Give back the full set of entries exactly, keeping each line intact.
Segment Open
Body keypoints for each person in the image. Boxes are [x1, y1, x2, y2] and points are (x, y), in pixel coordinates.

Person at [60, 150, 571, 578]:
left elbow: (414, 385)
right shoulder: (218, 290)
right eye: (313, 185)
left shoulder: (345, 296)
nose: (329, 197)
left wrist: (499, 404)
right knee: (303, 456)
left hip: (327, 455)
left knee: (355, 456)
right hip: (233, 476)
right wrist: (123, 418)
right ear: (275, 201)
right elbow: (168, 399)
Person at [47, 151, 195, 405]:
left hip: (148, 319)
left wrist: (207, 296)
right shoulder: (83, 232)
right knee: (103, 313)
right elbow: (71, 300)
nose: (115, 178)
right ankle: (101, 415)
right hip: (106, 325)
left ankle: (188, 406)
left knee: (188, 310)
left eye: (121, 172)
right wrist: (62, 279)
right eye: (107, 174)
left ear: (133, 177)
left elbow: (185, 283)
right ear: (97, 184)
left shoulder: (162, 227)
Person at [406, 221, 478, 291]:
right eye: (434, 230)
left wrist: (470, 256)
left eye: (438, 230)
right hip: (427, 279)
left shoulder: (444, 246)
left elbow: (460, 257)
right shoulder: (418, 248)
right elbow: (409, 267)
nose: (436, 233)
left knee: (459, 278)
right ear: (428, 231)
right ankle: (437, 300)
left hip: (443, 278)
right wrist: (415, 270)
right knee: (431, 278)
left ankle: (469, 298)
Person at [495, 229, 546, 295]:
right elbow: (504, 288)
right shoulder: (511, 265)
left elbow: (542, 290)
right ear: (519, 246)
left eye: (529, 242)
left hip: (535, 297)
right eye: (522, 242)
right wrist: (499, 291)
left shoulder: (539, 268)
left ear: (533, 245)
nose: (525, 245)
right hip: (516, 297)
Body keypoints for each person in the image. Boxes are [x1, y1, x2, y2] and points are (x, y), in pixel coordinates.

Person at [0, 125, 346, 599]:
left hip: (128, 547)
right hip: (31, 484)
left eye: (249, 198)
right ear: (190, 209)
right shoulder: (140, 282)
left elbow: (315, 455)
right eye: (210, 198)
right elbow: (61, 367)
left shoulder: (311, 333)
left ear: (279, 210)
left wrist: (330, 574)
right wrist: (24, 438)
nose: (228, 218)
Segment Closed
**WRITTEN REPLY**.
Body keypoints for each person in the image. Boxes are [x1, y1, x2, y2] and points are (x, y), in pixel coordinates.

Person at [60, 150, 571, 578]:
left elbow: (414, 385)
right shoulder: (218, 290)
right eye: (313, 185)
left shoulder: (345, 296)
nose: (329, 197)
left wrist: (499, 404)
right knee: (303, 456)
left hip: (327, 455)
left knee: (355, 456)
right hip: (233, 476)
right wrist: (123, 418)
right ear: (275, 201)
right elbow: (168, 399)
Person at [47, 151, 195, 405]:
left hip: (148, 319)
left wrist: (207, 296)
right shoulder: (83, 232)
right knee: (103, 313)
right elbow: (71, 300)
nose: (115, 178)
right ankle: (101, 415)
right hip: (106, 325)
left ankle: (188, 406)
left knee: (188, 310)
left eye: (121, 172)
right wrist: (62, 279)
right eye: (107, 174)
left ear: (133, 177)
left elbow: (185, 283)
right ear: (97, 184)
left shoulder: (162, 227)
Person at [406, 221, 478, 291]:
right eye: (434, 230)
left wrist: (470, 256)
left eye: (438, 230)
right hip: (427, 279)
left shoulder: (444, 246)
left elbow: (460, 257)
right shoulder: (418, 248)
right elbow: (409, 267)
nose: (436, 233)
left knee: (459, 278)
right ear: (428, 231)
right ankle: (437, 300)
left hip: (443, 278)
right wrist: (415, 270)
right knee: (431, 278)
left ankle: (469, 298)
Person at [495, 229, 546, 295]:
right elbow: (504, 288)
right shoulder: (511, 265)
left elbow: (542, 290)
right ear: (519, 246)
left eye: (529, 242)
left hip: (535, 297)
right eye: (522, 242)
right wrist: (499, 291)
left shoulder: (539, 268)
left ear: (533, 245)
nose: (525, 245)
right hip: (516, 297)
Body keypoints for each person in the image. Boxes are [x1, y1, x2, y2] and points are (x, y), in pixel coordinates.

Person at [0, 125, 346, 599]:
left hip: (128, 547)
right hip: (31, 484)
left eye: (249, 198)
right ear: (190, 209)
right shoulder: (140, 282)
left elbow: (315, 455)
right eye: (210, 198)
right elbow: (61, 367)
left shoulder: (311, 333)
left ear: (279, 210)
left wrist: (330, 574)
right wrist: (24, 438)
nose: (228, 218)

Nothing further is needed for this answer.